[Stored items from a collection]

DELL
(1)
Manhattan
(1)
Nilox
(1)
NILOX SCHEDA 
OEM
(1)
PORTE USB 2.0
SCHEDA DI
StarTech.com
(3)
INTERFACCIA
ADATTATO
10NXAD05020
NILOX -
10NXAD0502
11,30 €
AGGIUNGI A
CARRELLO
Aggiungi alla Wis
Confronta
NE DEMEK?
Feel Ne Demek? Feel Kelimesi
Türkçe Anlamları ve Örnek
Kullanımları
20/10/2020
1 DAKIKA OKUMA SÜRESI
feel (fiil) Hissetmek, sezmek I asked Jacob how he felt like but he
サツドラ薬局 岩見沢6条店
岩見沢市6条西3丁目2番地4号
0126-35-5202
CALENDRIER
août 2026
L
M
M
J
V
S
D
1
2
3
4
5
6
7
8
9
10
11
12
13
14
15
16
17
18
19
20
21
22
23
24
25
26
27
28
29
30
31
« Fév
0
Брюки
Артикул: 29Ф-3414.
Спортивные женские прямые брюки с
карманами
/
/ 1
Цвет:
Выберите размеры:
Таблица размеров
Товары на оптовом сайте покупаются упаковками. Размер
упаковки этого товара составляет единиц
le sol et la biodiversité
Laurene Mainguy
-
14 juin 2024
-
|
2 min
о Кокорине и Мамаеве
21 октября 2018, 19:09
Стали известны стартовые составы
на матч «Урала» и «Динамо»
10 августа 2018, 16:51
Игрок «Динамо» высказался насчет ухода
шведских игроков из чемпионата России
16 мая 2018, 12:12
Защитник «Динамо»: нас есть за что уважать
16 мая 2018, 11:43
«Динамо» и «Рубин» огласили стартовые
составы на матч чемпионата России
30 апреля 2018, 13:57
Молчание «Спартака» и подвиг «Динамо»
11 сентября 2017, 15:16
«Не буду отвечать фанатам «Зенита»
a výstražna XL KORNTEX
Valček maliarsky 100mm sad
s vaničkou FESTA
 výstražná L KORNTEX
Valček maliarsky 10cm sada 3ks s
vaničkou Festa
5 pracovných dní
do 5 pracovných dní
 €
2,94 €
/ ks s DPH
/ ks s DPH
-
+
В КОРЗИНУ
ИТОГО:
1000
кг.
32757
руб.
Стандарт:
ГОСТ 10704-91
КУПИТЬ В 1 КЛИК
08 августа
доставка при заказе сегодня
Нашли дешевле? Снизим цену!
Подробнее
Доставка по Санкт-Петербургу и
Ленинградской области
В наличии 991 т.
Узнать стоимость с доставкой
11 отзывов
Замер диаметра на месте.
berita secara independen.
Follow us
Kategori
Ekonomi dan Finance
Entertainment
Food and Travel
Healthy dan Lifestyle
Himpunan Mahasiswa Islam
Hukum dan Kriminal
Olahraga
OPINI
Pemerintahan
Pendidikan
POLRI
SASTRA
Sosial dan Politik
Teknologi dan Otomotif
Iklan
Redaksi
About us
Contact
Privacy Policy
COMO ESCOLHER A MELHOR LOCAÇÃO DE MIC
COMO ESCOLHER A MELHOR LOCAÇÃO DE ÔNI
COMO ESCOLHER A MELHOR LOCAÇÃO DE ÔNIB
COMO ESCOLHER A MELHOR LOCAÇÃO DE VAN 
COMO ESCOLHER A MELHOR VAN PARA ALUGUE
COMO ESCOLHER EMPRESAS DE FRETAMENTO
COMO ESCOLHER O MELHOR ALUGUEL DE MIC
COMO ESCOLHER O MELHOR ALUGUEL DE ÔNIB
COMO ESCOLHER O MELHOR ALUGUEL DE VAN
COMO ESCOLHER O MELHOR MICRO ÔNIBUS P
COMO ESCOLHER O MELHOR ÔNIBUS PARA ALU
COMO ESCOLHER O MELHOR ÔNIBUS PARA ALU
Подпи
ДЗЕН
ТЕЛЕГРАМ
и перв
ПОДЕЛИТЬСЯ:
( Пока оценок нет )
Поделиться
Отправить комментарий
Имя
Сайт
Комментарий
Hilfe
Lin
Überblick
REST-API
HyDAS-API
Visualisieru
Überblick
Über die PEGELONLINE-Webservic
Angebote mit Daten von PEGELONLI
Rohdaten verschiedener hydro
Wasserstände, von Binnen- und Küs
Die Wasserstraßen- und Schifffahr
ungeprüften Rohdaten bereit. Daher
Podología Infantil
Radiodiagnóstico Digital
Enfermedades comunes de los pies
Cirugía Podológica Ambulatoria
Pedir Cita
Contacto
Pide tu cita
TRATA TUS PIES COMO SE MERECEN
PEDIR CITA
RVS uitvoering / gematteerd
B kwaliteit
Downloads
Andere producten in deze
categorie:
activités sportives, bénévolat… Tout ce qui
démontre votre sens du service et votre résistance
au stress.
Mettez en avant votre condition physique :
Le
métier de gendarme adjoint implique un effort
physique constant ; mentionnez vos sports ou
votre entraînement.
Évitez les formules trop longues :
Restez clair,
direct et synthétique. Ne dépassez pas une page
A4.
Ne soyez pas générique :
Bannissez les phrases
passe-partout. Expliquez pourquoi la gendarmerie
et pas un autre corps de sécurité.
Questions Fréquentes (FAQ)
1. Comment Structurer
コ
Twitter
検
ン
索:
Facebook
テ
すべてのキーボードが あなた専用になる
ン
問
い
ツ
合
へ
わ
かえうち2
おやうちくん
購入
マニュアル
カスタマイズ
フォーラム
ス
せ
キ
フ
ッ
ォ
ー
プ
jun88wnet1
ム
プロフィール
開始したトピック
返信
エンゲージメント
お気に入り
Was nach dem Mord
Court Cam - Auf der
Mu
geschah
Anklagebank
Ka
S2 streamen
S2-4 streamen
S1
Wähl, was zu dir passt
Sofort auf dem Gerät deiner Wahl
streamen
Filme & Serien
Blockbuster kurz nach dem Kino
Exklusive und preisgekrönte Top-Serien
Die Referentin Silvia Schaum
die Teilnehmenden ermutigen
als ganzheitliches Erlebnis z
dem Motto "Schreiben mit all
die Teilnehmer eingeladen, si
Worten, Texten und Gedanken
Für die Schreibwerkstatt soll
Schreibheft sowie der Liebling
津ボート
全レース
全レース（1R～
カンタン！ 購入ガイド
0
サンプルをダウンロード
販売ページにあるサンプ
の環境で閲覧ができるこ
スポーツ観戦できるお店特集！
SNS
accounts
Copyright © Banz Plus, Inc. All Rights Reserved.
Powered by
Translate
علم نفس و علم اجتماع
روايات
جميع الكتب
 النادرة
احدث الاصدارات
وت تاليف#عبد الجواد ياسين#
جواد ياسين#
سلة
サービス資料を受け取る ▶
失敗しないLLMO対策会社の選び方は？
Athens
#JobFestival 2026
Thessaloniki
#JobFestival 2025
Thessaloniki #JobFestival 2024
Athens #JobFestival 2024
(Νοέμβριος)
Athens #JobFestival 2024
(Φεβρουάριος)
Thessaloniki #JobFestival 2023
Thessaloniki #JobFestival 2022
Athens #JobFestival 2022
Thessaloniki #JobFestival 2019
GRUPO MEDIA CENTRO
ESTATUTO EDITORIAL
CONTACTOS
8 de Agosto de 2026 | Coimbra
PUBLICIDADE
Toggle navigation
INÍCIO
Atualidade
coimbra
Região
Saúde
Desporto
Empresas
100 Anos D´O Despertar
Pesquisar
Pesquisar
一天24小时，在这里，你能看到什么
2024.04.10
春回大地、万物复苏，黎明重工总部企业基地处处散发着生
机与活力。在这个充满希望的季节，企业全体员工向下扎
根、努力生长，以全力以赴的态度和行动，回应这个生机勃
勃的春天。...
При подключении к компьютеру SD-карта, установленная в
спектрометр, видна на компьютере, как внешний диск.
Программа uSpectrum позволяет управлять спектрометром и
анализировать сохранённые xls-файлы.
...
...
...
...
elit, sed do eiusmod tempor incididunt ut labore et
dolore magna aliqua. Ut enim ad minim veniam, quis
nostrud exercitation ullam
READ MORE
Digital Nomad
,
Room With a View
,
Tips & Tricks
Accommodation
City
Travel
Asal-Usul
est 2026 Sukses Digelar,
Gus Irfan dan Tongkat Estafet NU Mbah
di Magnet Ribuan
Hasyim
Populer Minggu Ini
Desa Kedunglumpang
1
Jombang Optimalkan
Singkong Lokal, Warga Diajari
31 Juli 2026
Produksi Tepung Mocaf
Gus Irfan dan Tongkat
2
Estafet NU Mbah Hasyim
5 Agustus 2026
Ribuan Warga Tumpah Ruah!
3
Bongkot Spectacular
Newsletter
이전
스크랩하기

■ Written task
Go line by line through the data and copy any that contain "Tongkat".

■ Exercise solution
Gus Irfan dan Tongkat Estafet NU Mbah
Gus Irfan dan Tongkat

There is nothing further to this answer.